MATERIAL PROVIDED

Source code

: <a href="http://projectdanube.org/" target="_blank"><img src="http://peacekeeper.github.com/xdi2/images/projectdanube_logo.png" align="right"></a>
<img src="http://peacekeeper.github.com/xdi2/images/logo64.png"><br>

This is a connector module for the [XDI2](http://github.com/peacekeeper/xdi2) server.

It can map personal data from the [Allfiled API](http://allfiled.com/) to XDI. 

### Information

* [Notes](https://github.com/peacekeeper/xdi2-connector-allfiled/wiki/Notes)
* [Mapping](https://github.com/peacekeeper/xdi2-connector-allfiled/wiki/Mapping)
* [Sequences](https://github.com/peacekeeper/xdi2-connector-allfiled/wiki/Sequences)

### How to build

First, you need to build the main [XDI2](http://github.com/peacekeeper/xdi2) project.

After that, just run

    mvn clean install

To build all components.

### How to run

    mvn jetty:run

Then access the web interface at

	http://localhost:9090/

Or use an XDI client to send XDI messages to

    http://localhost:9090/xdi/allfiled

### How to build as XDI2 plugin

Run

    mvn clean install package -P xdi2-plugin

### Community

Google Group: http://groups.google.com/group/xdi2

PROBLEM DETAILS
Each line of the data that has the string "build" should be returned.

TASK OUTPUT
### How to build
First, you need to build the main [XDI2](http://github.com/peacekeeper/xdi2) project.
To build all components.
### How to build as XDI2 plugin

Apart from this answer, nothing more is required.